Volume Replication Operator
Overview
Volume Replication Operator is a kubernetes operator that provides common and reusable APIs for storage disaster recovery.
It is based on csi-addons/spec specification and can be used by any storage
provider.
Design
Volume Replication Operator follows controller pattern and provides extended APIs for storage disaster recovery.
The extended APIs are provided via Custom Resource Definition (CRD).
VolumeReplicationClass is a cluster scoped resource that contains driver related configuration parameters.
provisioner is name of the storage provisioner
parameters contains key-value pairs that are passed down to the driver. Users can add their own key-value pairs.
Keys with replication.storage.openshift.io/ prefix are reserved by operator and not passed down to the driver.
Reserved parameter keys
replication.storage.openshift.io/replication-secret-name
replication.storage.openshift.io/replication-secret-namespace
apiVersion: replication.storage.openshift.io/v1alpha1
kind: VolumeReplicationClass
metadata:
name: volumereplicationclass-sample
spec:
provisioner: example.provisioner.io
parameters:
replication.storage.openshift.io/replication-secret-name: secret-name
replication.storage.openshift.io/replication-secret-namespace: secret-namespace
VolumeReplication is a namespaced resource that contains references to storage object to be replicated and
VolumeReplicationClass corresponding to the driver providing replication.
volumeReplicationClass is the class providing replication
replicationState is the state of the volume being referenced. Possible values are primary. secondary and resync.
primary denotes that the volume is primary
secondary denotes that the volume is secondary
resync denotes that the volume needs to be resynced
dataSource contains typed reference to the source being replicated.
apiGroup is the group for the resource being referenced. If apiGroup is not specified, the specified Kind must
be in the core API group. For any other third-party types, apiGroup is required.
kind is the kind of resource being replicated. For eg.
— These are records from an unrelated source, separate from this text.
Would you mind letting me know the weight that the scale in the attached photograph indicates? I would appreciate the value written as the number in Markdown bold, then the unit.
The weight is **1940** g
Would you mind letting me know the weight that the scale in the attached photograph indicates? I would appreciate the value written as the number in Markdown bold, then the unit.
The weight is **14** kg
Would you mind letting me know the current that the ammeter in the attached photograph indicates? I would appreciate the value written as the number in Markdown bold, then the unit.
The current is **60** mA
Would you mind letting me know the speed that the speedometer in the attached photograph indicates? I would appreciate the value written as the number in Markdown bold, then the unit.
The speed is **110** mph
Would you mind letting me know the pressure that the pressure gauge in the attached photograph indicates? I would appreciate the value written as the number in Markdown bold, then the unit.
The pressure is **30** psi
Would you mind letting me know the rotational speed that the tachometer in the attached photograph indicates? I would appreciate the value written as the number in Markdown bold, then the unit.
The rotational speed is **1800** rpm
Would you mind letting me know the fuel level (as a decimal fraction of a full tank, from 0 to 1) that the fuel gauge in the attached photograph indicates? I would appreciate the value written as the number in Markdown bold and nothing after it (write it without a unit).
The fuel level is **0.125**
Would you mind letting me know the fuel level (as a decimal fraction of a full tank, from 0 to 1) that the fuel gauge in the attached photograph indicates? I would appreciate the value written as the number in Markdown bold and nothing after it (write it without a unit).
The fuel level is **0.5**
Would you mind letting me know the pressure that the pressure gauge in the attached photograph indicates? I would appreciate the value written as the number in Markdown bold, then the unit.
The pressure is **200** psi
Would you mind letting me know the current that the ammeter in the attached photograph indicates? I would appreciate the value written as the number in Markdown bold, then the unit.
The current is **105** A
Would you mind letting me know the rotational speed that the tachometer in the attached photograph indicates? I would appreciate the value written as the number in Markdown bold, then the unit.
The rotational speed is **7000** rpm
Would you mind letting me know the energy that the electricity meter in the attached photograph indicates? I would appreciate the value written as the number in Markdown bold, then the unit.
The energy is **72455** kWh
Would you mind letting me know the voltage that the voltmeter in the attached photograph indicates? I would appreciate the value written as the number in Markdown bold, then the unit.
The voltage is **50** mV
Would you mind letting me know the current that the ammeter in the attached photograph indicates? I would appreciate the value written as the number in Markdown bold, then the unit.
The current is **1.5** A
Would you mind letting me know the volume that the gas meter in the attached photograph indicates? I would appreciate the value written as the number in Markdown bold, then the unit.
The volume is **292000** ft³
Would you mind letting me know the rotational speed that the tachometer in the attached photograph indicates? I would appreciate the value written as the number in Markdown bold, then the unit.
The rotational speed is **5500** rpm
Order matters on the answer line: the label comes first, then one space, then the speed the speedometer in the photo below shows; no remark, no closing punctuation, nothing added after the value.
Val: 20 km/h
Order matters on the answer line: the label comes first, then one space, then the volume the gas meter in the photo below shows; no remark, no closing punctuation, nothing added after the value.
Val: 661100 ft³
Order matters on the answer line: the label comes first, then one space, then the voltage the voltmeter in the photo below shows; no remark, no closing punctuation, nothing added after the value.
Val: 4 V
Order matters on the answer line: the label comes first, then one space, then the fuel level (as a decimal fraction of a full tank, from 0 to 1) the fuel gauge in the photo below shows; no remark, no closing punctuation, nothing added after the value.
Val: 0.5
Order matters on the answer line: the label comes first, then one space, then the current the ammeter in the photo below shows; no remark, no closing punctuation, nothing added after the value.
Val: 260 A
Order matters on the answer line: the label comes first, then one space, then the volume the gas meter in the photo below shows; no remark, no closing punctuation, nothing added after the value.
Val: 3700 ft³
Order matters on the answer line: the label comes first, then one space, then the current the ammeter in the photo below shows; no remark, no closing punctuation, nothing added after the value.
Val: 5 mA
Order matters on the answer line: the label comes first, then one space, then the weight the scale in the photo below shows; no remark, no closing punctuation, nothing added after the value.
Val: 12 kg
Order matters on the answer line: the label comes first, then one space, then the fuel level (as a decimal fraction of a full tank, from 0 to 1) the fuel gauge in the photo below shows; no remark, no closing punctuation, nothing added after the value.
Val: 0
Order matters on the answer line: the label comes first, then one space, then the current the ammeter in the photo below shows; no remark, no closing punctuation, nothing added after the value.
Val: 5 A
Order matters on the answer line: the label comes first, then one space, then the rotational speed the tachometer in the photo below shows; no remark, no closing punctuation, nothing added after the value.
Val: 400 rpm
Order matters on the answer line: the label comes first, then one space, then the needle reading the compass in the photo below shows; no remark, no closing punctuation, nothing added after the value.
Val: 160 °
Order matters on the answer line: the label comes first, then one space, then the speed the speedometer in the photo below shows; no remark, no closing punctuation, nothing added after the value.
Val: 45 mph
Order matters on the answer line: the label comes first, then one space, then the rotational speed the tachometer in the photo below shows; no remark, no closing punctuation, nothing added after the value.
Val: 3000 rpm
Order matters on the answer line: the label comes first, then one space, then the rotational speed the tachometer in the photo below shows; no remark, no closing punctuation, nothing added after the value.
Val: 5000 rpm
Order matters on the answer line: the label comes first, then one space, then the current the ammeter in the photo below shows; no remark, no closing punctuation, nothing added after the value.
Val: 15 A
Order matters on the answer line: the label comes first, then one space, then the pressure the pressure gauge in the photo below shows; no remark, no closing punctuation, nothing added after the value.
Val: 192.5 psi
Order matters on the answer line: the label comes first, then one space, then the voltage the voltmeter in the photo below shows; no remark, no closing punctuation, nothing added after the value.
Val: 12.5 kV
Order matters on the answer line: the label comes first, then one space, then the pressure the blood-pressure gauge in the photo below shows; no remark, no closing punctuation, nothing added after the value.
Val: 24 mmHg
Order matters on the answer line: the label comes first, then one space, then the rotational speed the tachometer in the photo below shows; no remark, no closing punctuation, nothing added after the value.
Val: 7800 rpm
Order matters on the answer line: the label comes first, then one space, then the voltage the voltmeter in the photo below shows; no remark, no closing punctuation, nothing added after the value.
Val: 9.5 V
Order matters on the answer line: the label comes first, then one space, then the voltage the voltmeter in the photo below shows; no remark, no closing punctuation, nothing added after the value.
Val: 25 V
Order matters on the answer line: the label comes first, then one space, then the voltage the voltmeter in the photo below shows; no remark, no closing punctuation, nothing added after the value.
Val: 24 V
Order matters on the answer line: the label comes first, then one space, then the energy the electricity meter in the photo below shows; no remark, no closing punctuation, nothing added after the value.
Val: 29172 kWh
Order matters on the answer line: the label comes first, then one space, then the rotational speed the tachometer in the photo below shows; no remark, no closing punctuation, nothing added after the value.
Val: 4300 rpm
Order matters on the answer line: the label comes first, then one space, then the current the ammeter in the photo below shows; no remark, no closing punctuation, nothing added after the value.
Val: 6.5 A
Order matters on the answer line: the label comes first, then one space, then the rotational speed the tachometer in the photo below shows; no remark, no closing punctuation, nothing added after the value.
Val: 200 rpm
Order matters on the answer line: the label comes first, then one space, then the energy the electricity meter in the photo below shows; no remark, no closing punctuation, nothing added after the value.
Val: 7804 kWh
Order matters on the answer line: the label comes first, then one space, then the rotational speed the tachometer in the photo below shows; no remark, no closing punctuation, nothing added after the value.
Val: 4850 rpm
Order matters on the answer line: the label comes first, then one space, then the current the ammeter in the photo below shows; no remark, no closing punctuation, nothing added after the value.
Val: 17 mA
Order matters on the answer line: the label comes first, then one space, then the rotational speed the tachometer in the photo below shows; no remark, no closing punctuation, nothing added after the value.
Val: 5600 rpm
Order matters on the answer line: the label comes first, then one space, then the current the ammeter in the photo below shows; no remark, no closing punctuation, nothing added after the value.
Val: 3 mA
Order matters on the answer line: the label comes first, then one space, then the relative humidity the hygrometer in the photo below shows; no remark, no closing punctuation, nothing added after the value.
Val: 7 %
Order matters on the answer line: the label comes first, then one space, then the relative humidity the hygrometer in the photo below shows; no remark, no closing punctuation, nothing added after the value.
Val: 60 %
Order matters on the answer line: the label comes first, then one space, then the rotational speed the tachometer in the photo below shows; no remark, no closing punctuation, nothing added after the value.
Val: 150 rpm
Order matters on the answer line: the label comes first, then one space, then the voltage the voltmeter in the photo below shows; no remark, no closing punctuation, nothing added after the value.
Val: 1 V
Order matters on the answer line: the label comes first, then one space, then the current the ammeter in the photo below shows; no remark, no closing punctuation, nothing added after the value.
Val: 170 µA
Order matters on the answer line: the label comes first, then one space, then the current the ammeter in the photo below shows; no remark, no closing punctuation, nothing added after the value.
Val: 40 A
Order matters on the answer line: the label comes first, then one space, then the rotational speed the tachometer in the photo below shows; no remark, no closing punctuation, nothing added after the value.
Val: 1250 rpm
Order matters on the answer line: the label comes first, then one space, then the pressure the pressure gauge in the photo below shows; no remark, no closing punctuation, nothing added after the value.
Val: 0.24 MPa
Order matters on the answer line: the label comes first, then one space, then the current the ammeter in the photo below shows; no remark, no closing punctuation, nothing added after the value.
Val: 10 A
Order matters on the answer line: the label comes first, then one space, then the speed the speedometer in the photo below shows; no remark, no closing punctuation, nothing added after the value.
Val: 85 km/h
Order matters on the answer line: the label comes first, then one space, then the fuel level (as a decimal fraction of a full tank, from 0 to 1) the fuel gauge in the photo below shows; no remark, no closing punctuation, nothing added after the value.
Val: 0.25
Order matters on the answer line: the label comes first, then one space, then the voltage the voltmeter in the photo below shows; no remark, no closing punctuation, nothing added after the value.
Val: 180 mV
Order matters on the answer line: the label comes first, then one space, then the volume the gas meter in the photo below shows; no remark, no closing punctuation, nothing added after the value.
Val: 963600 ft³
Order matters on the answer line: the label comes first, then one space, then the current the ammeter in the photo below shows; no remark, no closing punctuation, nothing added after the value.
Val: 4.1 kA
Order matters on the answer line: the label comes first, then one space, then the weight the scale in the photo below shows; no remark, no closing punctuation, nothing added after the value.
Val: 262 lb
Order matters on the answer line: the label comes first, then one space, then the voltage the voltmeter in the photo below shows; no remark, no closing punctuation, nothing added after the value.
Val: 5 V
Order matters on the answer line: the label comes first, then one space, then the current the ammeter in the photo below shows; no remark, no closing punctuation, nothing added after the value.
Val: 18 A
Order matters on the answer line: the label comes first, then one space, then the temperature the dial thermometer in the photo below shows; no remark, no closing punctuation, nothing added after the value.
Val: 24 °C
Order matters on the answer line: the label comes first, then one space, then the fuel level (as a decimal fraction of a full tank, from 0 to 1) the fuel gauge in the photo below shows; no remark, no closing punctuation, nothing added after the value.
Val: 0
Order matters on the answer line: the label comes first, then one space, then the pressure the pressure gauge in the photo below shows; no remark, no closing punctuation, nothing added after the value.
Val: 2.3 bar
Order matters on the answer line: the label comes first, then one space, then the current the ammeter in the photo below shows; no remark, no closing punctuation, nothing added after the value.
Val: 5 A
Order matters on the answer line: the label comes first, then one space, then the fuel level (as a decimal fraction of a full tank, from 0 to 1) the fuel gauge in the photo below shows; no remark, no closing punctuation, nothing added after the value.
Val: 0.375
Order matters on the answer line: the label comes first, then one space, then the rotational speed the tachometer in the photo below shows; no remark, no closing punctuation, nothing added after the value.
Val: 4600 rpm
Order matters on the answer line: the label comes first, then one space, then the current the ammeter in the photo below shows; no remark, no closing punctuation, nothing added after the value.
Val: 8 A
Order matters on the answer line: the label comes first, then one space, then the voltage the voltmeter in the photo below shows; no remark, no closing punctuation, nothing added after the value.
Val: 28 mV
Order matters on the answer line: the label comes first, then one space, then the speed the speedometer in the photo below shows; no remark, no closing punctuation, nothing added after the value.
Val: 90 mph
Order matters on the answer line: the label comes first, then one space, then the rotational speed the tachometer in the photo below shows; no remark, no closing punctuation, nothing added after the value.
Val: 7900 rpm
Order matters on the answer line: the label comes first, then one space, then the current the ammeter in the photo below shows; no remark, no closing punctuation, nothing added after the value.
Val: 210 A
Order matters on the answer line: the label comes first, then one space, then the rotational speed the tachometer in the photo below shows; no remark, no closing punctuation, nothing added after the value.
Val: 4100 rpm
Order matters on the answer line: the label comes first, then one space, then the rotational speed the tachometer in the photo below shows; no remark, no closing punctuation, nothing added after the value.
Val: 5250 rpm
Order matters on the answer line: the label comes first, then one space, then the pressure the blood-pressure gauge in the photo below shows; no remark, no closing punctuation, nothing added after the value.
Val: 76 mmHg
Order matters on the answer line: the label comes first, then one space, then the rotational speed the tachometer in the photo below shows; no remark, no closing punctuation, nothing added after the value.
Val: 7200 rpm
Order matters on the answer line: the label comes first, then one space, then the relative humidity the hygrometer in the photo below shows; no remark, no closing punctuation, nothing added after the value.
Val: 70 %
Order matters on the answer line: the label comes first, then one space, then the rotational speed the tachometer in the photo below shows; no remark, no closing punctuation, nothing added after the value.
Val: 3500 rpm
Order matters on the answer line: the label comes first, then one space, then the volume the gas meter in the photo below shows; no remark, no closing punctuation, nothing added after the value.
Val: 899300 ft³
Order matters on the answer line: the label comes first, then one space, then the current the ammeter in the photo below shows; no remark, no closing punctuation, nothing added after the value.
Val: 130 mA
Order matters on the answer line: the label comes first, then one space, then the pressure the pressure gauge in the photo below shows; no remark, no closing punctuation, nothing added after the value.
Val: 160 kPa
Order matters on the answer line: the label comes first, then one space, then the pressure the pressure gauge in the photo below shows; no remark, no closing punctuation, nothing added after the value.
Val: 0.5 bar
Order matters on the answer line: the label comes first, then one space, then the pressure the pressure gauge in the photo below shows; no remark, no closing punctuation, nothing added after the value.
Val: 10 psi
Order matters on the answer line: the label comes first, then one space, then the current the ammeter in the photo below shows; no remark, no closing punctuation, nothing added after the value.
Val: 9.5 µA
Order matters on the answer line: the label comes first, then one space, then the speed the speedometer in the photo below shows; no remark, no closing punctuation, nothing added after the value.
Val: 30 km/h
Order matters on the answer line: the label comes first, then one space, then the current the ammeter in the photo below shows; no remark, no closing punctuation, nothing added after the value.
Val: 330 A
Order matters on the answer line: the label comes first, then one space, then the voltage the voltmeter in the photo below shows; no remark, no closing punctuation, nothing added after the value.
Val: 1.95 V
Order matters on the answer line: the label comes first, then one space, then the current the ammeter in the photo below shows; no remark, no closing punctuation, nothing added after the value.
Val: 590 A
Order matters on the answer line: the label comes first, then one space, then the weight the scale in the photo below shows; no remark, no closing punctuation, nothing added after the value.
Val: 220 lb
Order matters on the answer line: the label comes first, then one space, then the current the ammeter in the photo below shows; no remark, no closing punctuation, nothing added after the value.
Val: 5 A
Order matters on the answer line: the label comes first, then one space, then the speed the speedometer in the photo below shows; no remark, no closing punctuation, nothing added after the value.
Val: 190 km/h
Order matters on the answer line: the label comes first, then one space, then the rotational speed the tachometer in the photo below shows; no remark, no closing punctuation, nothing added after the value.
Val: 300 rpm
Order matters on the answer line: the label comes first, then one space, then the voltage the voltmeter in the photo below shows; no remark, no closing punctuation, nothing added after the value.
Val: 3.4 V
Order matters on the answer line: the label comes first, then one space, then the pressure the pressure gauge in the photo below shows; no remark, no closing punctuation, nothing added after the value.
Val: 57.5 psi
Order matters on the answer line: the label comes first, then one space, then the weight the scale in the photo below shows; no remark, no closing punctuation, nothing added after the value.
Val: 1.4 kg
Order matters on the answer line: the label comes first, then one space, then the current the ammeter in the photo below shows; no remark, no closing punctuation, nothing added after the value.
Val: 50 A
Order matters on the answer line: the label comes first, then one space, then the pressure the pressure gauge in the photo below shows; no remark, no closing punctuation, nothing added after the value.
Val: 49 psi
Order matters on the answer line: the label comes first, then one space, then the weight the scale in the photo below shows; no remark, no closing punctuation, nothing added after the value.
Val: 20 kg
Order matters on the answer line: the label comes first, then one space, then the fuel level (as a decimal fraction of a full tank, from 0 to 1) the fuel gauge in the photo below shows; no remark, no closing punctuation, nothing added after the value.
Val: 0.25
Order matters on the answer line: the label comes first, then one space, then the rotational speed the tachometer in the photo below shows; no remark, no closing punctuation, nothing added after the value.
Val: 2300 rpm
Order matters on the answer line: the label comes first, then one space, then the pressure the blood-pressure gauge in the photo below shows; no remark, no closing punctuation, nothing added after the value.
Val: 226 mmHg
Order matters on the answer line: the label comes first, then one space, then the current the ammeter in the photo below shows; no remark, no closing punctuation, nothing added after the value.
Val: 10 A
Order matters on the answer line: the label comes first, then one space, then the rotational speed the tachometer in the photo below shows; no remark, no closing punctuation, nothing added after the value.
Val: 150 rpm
PersistentVolumeClaim
name is the name of the resource
replicationHandle (optional) is an existing (but new) replication id
apiVersion: replication.storage.openshift.io/v1alpha1
kind: VolumeReplication
metadata:
name: volumereplication-sample
namespace: default
spec:
volumeReplicationClass: volumereplicationclass-sample
replicationState: primary
replicationHandle: replicationHandle # optional
dataSource:
kind: PersistentVolumeClaim
name: myPersistentVolumeClaim # should be in same namespace as VolumeReplication
Usage
Planned Storage Migration
Failover
In case of planned migration, update replicationState to secondary in VolumeReplication CR at Primary Site. When the operator sees this change, it will pass the information down to the driver via GRPC request to mark the dataSource as secondary.
On the Secondary Site, create VolumeReplication CR pointing to the same dataSource with replicationState as primary. When the operator sees this change, it will pass the information down to the driver via GRPC request to mark the dataSource as primary.
Failback
Once the planned work is done and you want to failback, update replicationState from primary to secondary in current Primary Site and secondary to primary in current Secondary Site after it is recovered. These changes are detected by operator and information is passed down to the driver via GRPC request.
Storage Disaster Recovery
Failover
In case of disaster recovery, create VolumeReplication CR at Secondary Site. Since the connection to the Primary Site is lost, the operator automatically sends a GRPC request down to the driver to forcefully mark the dataSource as primary.
Failback
Once the failed cluster is recovered and you want to failback, update replicationState from primary to secondary in current Primary Site and secondary to primary in the recovered site. These changes are detected by operator and information is passed down to the driver via GRPC request to make the necessary changes.